DETALHES DA TAREFA: Reproduza fielmente o trecho do texto sobre Nizan Guanaes, começando em "Sua filosofia publicitária" e seguindo até "práticas na publicidade.", inclusive.

TEXTO FORNECIDO:
= = = =

Nizan Guanaes: O Visionário da Publicidade Brasileira
Nizan Guanaes é um dos nomes mais emblemáticos da publicidade brasileira, um baiano que transformou sua visão criativa e estratégica em um império publicitário.
Formado em administração, Nizan não planejava seguir a publicidade. Estagiou no Banco Econômico, mas achou a área financeira “nada a ver”.
Foi Duda Mendonça, amigo da família, quem o apresentou ao mundo da propaganda. “Foi amor à primeira vista”, conta. Duda, seu “Mestre Yoda”, ensinou-o a criar com disciplina: “Faça 50 títulos, tome um café e faça mais cinco”.
Essa abordagem prática, longe da romantização da inspiração, moldou sua visão. “Inspiração é coisa de amador. É transpiração”, afirma, citando Fernanda Montenegro: “É preciso ensaiar muito para ser natural”.
Nizan passou por mestres que ampliaram sua perspectiva: Roberto Medina, com eventos como o Rock in Rio; Washington Olivetto, com a sofisticação da W/Brasil; e Geraldo Walter, no marketing político. Cada um trouxe uma faceta da publicidade — popular, sofisticada, estratégica — que ele incorporou à sua trajetória.
Fundador da agência DM9, que mais tarde se uniu à gigante global DDB para formar a DM9DDB e da Agência Africa, Guanaes revolucionou o mercado com campanhas memoráveis, uma abordagem pragmática da criatividade e um compromisso profundo com a responsabilidade social.
Em 1997, o Brasil brilhou no Festival de Publicidade de Cannes, conquistando 17 Leões, o prêmio mais prestigiado do setor.
A DM9, liderada na altura por Guanaes, foi a agência mais premiada, com dois Leões de Ouro e dois de Prata, consolidando o país como uma potência criativa global.
Guanaes atribuiu esse sucesso à criatividade inata do Brasil, evidente em áreas como futebol, literatura e televisão. “O Brasil tem uma televisão de qualidade, o que eleva o padrão dos comerciais”, afirmou, explicando como a sofisticação da programação nacional impulsionou a publicidade, mesmo em um país considerado de “terceiro mundo”.
Sua filosofia publicitária era direta: a criatividade é uma ferramenta, mas não um fim. “Nem sempre a criatividade é a solução. Às vezes, é melhor copiar o que já funciona”, disse, comparando a eficiência da natureza, que replica padrões, à necessidade de soluções práticas na publicidade.
Um exemplo foi a campanha “Mamíferos” da Parmalat, que, apesar de ser considerada “fofinha” por alguns publicitários, na epoca aumentou a presença da marca de 15% para 90% dos lares brasileiros, com um orçamento seis vezes menor que o da Nestlé.

= = = =

EXTRATOS DA LISTAGEM:

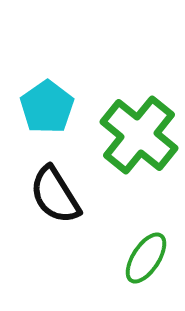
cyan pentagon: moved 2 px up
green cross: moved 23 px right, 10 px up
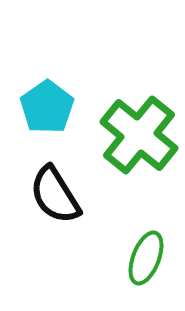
green ellipse: rotated 12 degrees counterclockwise
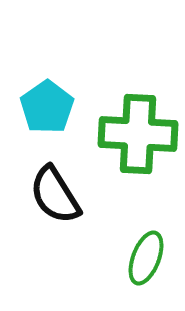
green cross: moved 1 px left, 1 px up; rotated 36 degrees counterclockwise
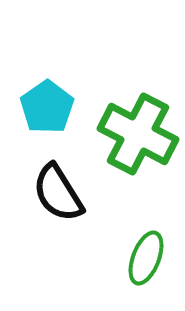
green cross: rotated 24 degrees clockwise
black semicircle: moved 3 px right, 2 px up
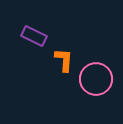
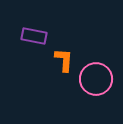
purple rectangle: rotated 15 degrees counterclockwise
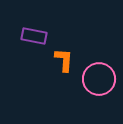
pink circle: moved 3 px right
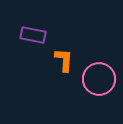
purple rectangle: moved 1 px left, 1 px up
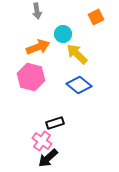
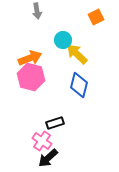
cyan circle: moved 6 px down
orange arrow: moved 8 px left, 11 px down
blue diamond: rotated 65 degrees clockwise
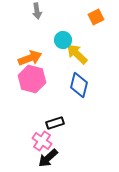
pink hexagon: moved 1 px right, 2 px down
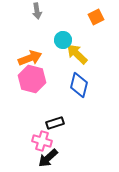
pink cross: rotated 18 degrees counterclockwise
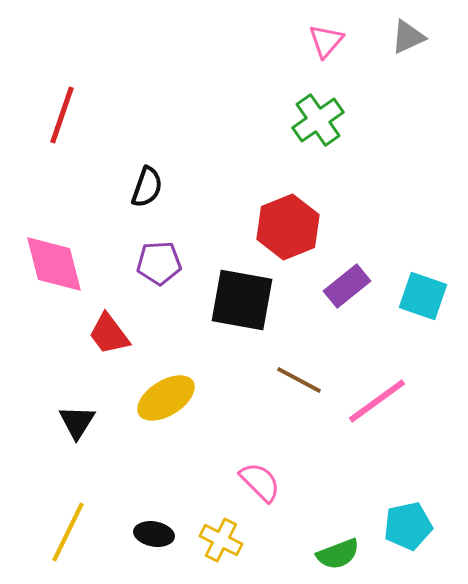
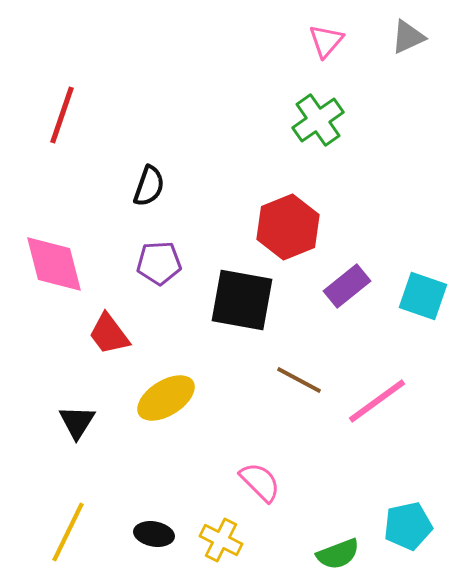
black semicircle: moved 2 px right, 1 px up
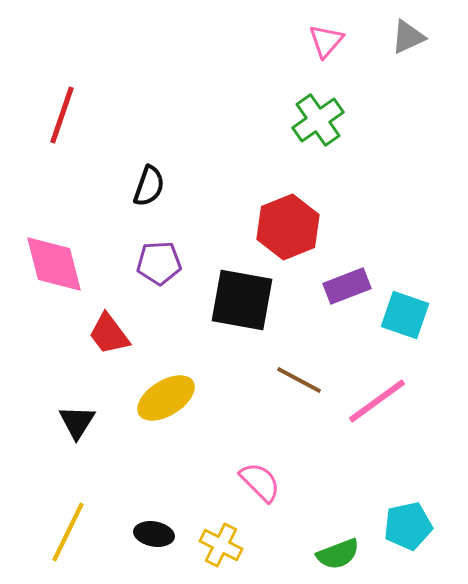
purple rectangle: rotated 18 degrees clockwise
cyan square: moved 18 px left, 19 px down
yellow cross: moved 5 px down
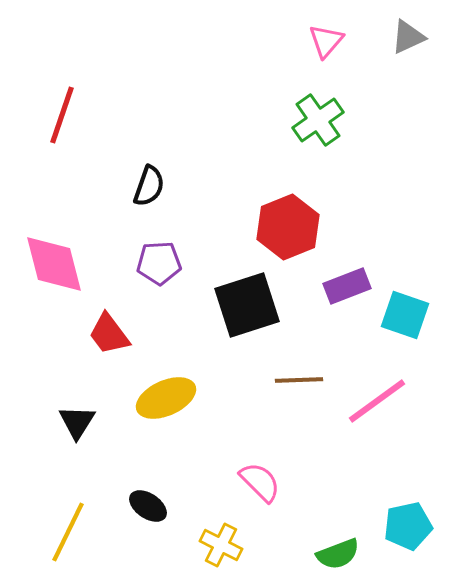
black square: moved 5 px right, 5 px down; rotated 28 degrees counterclockwise
brown line: rotated 30 degrees counterclockwise
yellow ellipse: rotated 8 degrees clockwise
black ellipse: moved 6 px left, 28 px up; rotated 24 degrees clockwise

= = = =

RESPOSTA:
Sua filosofia publicitária era direta: a criatividade é uma ferramenta, mas não um fim. “Nem sempre a criatividade é a solução. Às vezes, é melhor copiar o que já funciona”, disse, comparando a eficiência da natureza, que replica padrões, à necessidade de soluções práticas na publicidade.